BEGIN Data excerpts
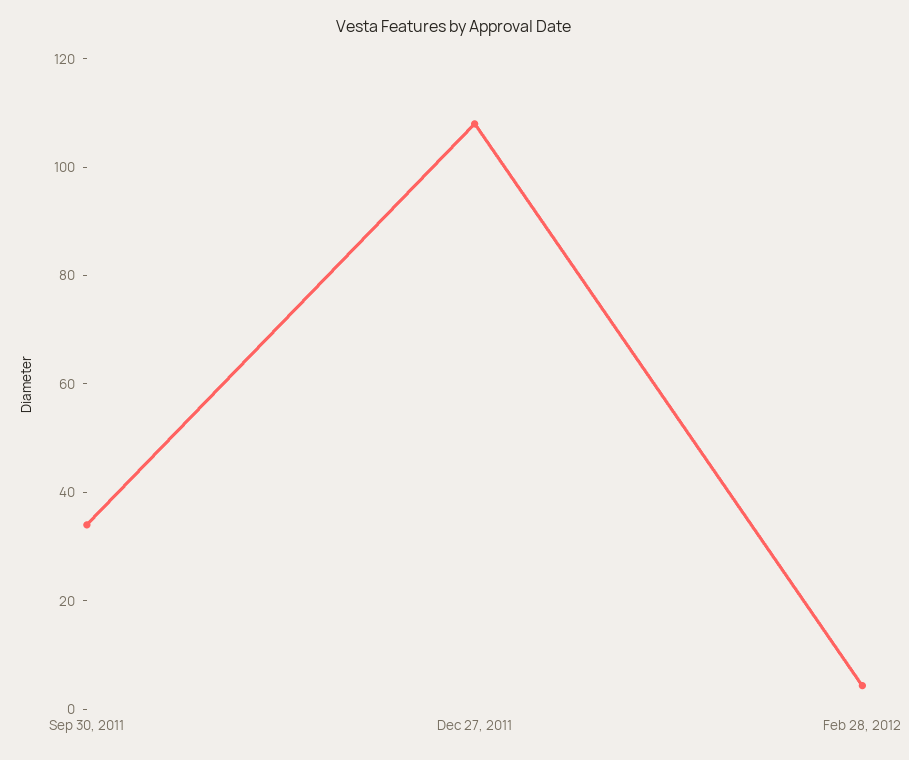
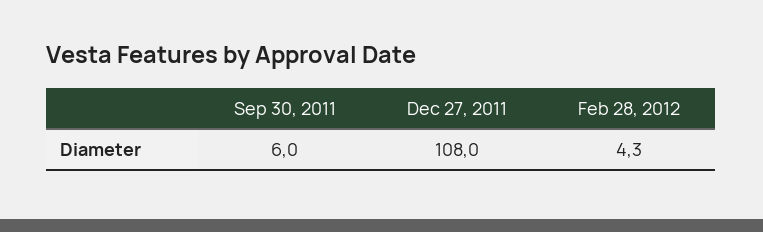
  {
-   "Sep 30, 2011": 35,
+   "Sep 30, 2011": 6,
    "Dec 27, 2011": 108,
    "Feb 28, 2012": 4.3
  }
END Data excerpts
# Aim of the exercise
Please reproduce the records above exactly and leave any picture behind.

# Solution
  {
-   "Sep 30, 2011": 35,
+   "Sep 30, 2011": 6,
    "Dec 27, 2011": 108,
    "Feb 28, 2012": 4.3
  }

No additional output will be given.